Wochen später stehe ich, von Herrn Z. über seine Suche und ihr Ergebnis auf dem Laufenden gehalten, vor der marmornen Trouvaille an deren neuer, nicht ganz standesgemäßer Heimatstatt zu Haringsee und ahne nicht im Mindesten, dass ich keineswegs am Ende, vielmehr am Beginn von Recherchen stehe. Der Stein, gewiss, der ist gefunden; doch was ist eigentlich mit all dem geschehen, was er noch 1952 in seinem Inneren getragen hat? Wohin mag es Bauurkunde, Pläne, nicht zuletzt die besagten 14 Münzen verschlagen haben?
Nachfragen im Theatermuseum bleiben genauso ergebnislos wie jene im Stadt- und Landesarchiv; in der Staatsoper verweist man darauf, sämtliche Archivalien schon vor Jahren dem Staatsarchiv überantwortet zu haben, woselbst wiederum keines der gesuchten Objekte zu finden ist. Und letztlich ist es abermals Zeitungslektüre, die noch am ehesten Erhellung bringt. Am 3. November 1955, zwei Tage vor der feierlichen Wiedereröffnung der Staatsoper, meldet die „Arbeiter-Zeitung“: „Vor dem großen Opernfest begingen einige Angehörige der Opernverwaltung Mittwochvormittag im Vestibül der neu erstandenen Staatsoper eine kleine Feierstunde. Hinter einer Marmorplatte wurden die Baupläne und einige Fotos, in einer Glas- und Kupferrolle wohlverwahrt, in die Mauer versenkt.“ Und vor allem: „Unter den Urkunden befinden sich die alten Bauurkunden, die bei den Fundamentarbeiten für die neue Bühne entdeckt wurden.“
Ende gut, alles gut? Je nun. Zumindest von den 14 Münzen wird nirgendwo wieder die Rede sein. Die bleiben verschwunden, wie heute auch niemand zu sagen weiß, wo genau im Vestibül der Staatsoper die bewusste Marmorplatte eingemauert sein mag, hinter der sich Bauurkunde & Co. befinden müssten.
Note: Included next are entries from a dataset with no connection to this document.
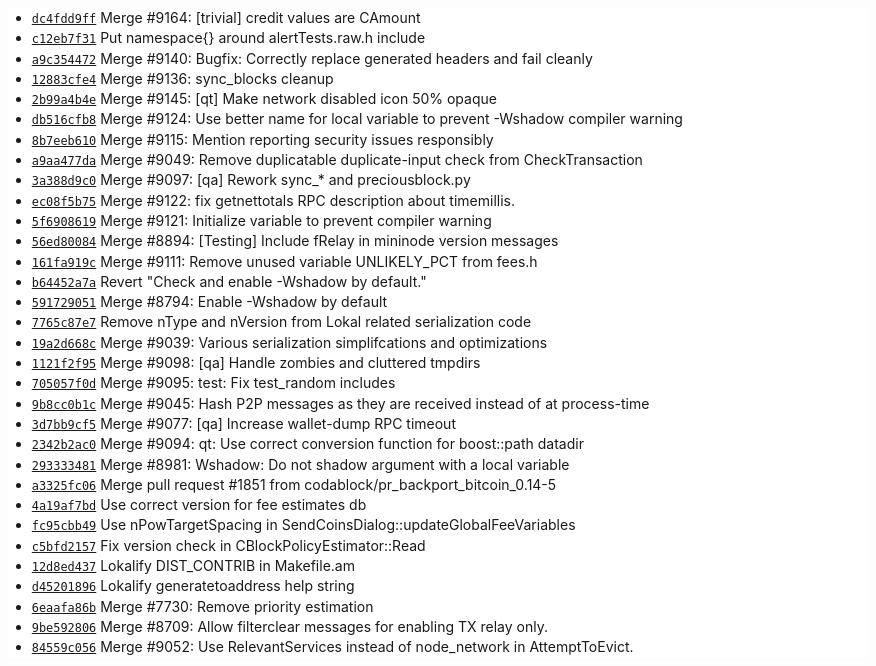 - [`dc4fdd9ff`](https://github.com/lokalpay/lokal/commit/dc4fdd9ff) Merge #9164: [trivial] credit values are CAmount
- [`c12eb7f31`](https://github.com/lokalpay/lokal/commit/c12eb7f31) Put namespace{} around alertTests.raw.h include
- [`a9c354472`](https://github.com/lokalpay/lokal/commit/a9c354472) Merge #9140: Bugfix: Correctly replace generated headers and fail cleanly
- [`12883cfe4`](https://github.com/lokalpay/lokal/commit/12883cfe4) Merge #9136: sync_blocks cleanup
- [`2b99a4b4e`](https://github.com/lokalpay/lokal/commit/2b99a4b4e) Merge #9145: [qt] Make network disabled icon 50% opaque
- [`db516cfb8`](https://github.com/lokalpay/lokal/commit/db516cfb8) Merge #9124: Use better name for local variable to prevent -Wshadow compiler warning
- [`8b7eeb610`](https://github.com/lokalpay/lokal/commit/8b7eeb610) Merge #9115: Mention reporting security issues responsibly
- [`a9aa477da`](https://github.com/lokalpay/lokal/commit/a9aa477da) Merge #9049: Remove duplicatable duplicate-input check from CheckTransaction
- [`3a388d9c0`](https://github.com/lokalpay/lokal/commit/3a388d9c0) Merge #9097: [qa] Rework sync_* and preciousblock.py
- [`ec08f5b75`](https://github.com/lokalpay/lokal/commit/ec08f5b75) Merge #9122: fix getnettotals RPC description about timemillis.
- [`5f6908619`](https://github.com/lokalpay/lokal/commit/5f6908619) Merge #9121: Initialize variable to prevent compiler warning
- [`56ed80084`](https://github.com/lokalpay/lokal/commit/56ed80084) Merge #8894: [Testing] Include fRelay in mininode version messages
- [`161fa919c`](https://github.com/lokalpay/lokal/commit/161fa919c) Merge #9111: Remove unused variable UNLIKELY_PCT from fees.h
- [`b64452a7a`](https://github.com/lokalpay/lokal/commit/b64452a7a) Revert "Check and enable -Wshadow by default."
- [`591729051`](https://github.com/lokalpay/lokal/commit/591729051) Merge #8794: Enable -Wshadow by default
- [`7765c87e7`](https://github.com/lokalpay/lokal/commit/7765c87e7) Remove nType and nVersion from Lokal related serialization code
- [`19a2d668c`](https://github.com/lokalpay/lokal/commit/19a2d668c) Merge #9039: Various serialization simplifcations and optimizations
- [`1121f2f95`](https://github.com/lokalpay/lokal/commit/1121f2f95) Merge #9098: [qa] Handle zombies and cluttered tmpdirs
- [`705057f0d`](https://github.com/lokalpay/lokal/commit/705057f0d) Merge #9095: test: Fix test_random includes
- [`9b8cc0b1c`](https://github.com/lokalpay/lokal/commit/9b8cc0b1c) Merge #9045: Hash P2P messages as they are received instead of at process-time
- [`3d7bb9cf5`](https://github.com/lokalpay/lokal/commit/3d7bb9cf5) Merge #9077: [qa] Increase wallet-dump RPC timeout
- [`2342b2ac0`](https://github.com/lokalpay/lokal/commit/2342b2ac0) Merge #9094: qt: Use correct conversion function for boost::path datadir
- [`293333481`](https://github.com/lokalpay/lokal/commit/293333481) Merge #8981: Wshadow: Do not shadow argument with a local variable
- [`a3325fc06`](https://github.com/lokalpay/lokal/commit/a3325fc06) Merge pull request #1851 from codablock/pr_backport_bitcoin_0.14-5
- [`4a19af7bd`](https://github.com/lokalpay/lokal/commit/4a19af7bd) Use correct version for fee estimates db
- [`fc95cbb49`](https://github.com/lokalpay/lokal/commit/fc95cbb49) Use nPowTargetSpacing in SendCoinsDialog::updateGlobalFeeVariables
- [`c5bfd2157`](https://github.com/lokalpay/lokal/commit/c5bfd2157) Fix version check in CBlockPolicyEstimator::Read
- [`12d8ed437`](https://github.com/lokalpay/lokal/commit/12d8ed437) Lokalify DIST_CONTRIB in Makefile.am
- [`d45201896`](https://github.com/lokalpay/lokal/commit/d45201896) Lokalify generatetoaddress help string
- [`6eaafa86b`](https://github.com/lokalpay/lokal/commit/6eaafa86b) Merge #7730: Remove priority estimation
- [`9be592806`](https://github.com/lokalpay/lokal/commit/9be592806) Merge #8709: Allow filterclear messages for enabling TX relay only.
- [`84559c056`](https://github.com/lokalpay/lokal/commit/84559c056) Merge #9052: Use RelevantServices instead of node_network in AttemptToEvict.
Ungeklärt bleibt überdies, wie in Sachen Grundstein weiterzuverfahren ist. Seitens der Bundestheater Holding hat man zwar Herrn Z. gegenüber schon vor Monaten versichert, man wolle sich mit dieser Frage beschäftigen; sehr weit gediehen scheint derlei Beschäftigung allerdings noch nicht zu sein. Aus der Staatsoperndirektion wiederum ist in selber Angelegenheit nichts weiter als Schweigen zu vernehmen. Und so bleibt vorerst offenbar alles, wie es ist. Der Grundstein der k. k. Hofoper liegt in einer Lagerhalle zu Haringsee. Und vielleicht ist es zu seinem Besten. Gut möglich, dass er in Gesellschaft von Kunststoffkanistern und einem alten Traktormotor sogar auf mehr Verständnis stoßen wird als die längste Zeit mitten in Wien.
Wolfgang Freitag, „Die Presse“, „Spectrum“, 12. April 2025.